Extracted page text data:
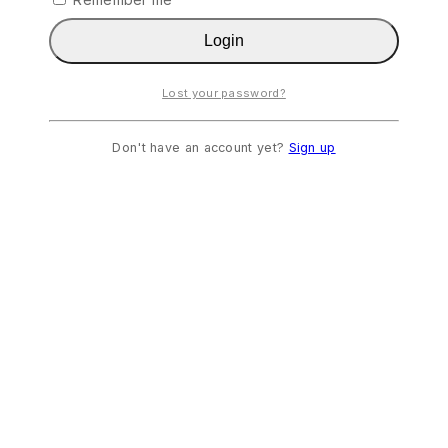
Login
Lost your password?
Don't have an account yet?
Sign up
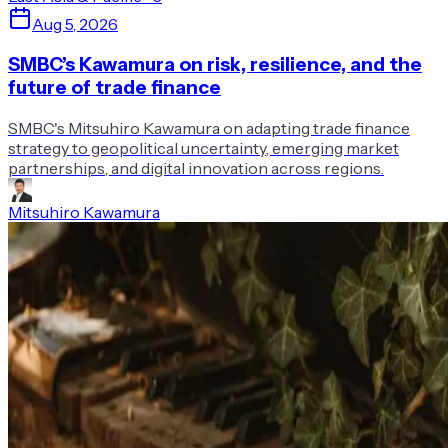
Aug 5, 2026
SMBC’s Kawamura on risk, resilience, and the
future of trade finance
SMBC's Mitsuhiro Kawamura on adapting trade finance
strategy to geopolitical uncertainty, emerging market
partnerships, and digital innovation across regions.
Mitsuhiro Kawamura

ACTIVITY: Write out each line above that contains the word "Mitsuhiro".

ANSWER FOR THE TASK:
SMBC's Mitsuhiro Kawamura on adapting trade finance
Mitsuhiro Kawamura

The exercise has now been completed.